Online domestic food delivery service provider ele.me said it has sold an undisclosed stake to China's largest car-hailing app Didi Chuxing, in an attempt to jointly forge the largest urban delivery system.
According to a press release ele.me sent to the Global Times on Thursday, the deal, which was completed on Tuesday, can help Didi diversify into food delivery.
The move is in line with Didi's strategy of offering delivery services in addition to rides, analysts said.
Didi, backed by Internet giants Tencent Holdings and Alibaba Group Holding, may announce investments in cargo delivery and logistics companies, Liu Dingding, an industry analyst at Beijing-based market research firm Sootoo, told the Global Times on Thursday.
Ele.me, which now mainly relies on 2-wheel electric vehicles, expects to expand its delivery scope beyond the current 3-kilometer radius with the help of Didi's fleet.
Currently, 1.53 million taxi drivers and 5.5 million private car owners run businesses via Didi, a PR representative with Didi Chuxing told the Global Times on Thursday, while declining to comment further on the new agreement. Ele.me also declined to reveal the value of the deal when contacted by the Global Times.
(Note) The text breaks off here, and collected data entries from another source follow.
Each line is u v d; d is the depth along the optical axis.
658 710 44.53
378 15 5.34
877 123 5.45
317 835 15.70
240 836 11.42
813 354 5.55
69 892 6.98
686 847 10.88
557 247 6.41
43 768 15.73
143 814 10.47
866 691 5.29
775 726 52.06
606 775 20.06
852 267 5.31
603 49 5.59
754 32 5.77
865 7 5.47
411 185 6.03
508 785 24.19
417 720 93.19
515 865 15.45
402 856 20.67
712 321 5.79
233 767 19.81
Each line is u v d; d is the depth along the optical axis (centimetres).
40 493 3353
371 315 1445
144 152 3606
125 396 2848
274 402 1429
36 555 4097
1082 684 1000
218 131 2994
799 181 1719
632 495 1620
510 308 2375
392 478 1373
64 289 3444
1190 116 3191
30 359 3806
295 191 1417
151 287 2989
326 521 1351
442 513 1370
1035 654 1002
"Didi very likely got a large stake in ele.com for a bargain price," said Liu, noting that the purchase came at an opportune time for ele.me, which probably needs money given its battle for market share with meituan.com.
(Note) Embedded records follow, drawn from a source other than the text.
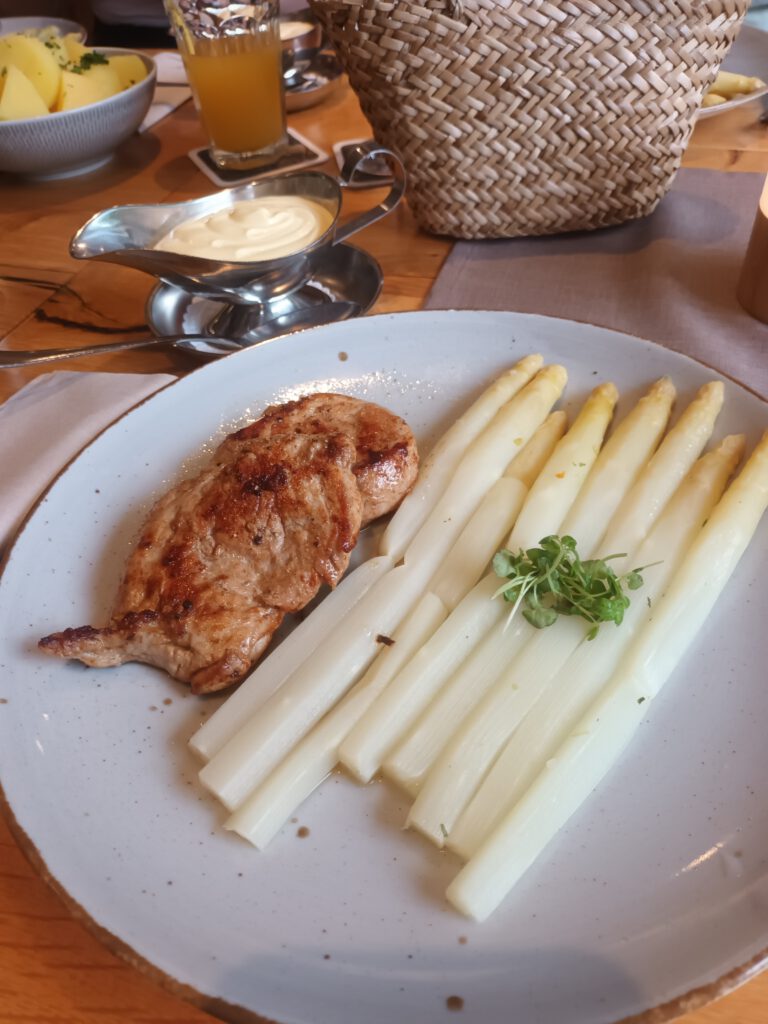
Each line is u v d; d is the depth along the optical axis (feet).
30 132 1.84
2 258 1.78
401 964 0.73
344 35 1.42
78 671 0.97
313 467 1.05
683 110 1.54
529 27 1.36
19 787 0.83
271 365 1.33
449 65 1.41
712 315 1.44
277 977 0.71
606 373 1.29
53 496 1.13
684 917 0.73
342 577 1.09
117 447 1.21
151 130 2.26
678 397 1.22
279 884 0.79
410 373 1.34
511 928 0.75
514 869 0.77
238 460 1.07
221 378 1.31
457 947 0.74
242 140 1.97
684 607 0.95
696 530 1.03
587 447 1.15
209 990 0.69
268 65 1.89
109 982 0.75
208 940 0.74
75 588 1.07
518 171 1.56
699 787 0.83
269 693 0.95
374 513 1.12
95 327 1.57
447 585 1.03
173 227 1.52
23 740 0.89
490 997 0.70
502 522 1.08
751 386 1.28
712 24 1.44
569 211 1.64
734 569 1.01
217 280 1.38
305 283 1.56
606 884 0.77
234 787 0.85
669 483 1.08
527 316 1.33
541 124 1.49
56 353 1.34
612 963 0.71
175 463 1.23
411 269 1.65
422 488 1.15
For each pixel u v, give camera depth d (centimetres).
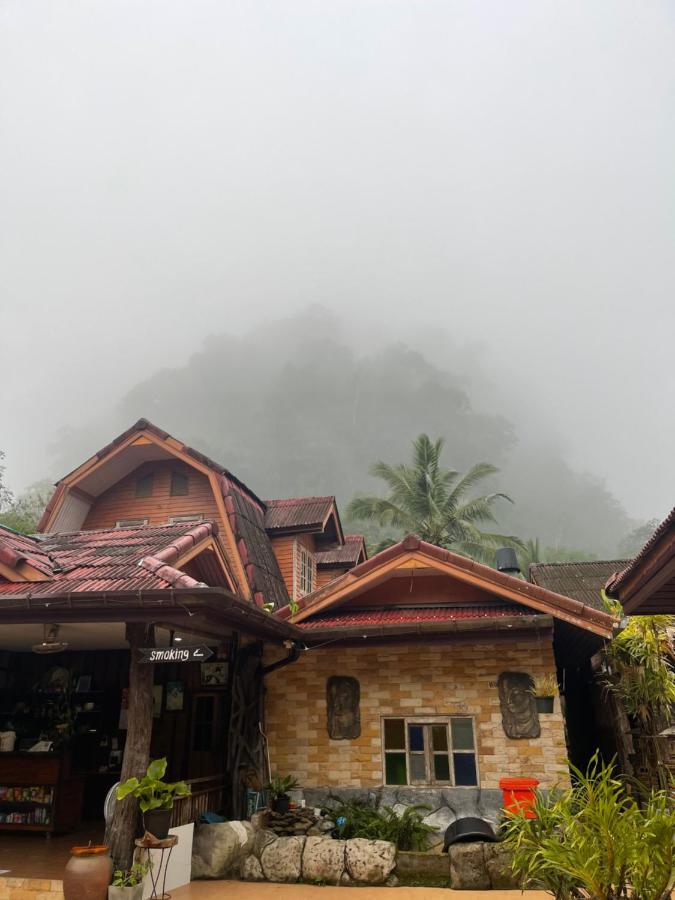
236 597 674
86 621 672
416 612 987
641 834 478
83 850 620
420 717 934
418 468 3130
Competition in the domestic online food delivery has been heating up, with participants offering aggressive subsidies to merchants and consumers since 2014.
But despite the cash being splashed around, Alibaba-backed Meituan retained its lead. In the first three quarters of the year, waimai.meituan.com ranked first with a 42.2 percent share, with ele.me not far behind at 35 percent. Baidu's food delivery unit held third position with 11.6 percent of the market, according to a report issued by Beijing-based market consultancy BigData-Research on November 10.
Another Beijing-based market research firm iResearch estimated in May that China's online-to-offline food delivery market would be worth 41.7 billion yuan ($6.52 billion) in 2017, increasing from 9.5 billion yuan in 2014.
"Both China's online food delivery market and its car-hailing industry have the potential to accommodate several giants at once," so neither ele.me's rivals nor Didi's will be greatly threatened by the Didi-ele.me cooperation, said Liu.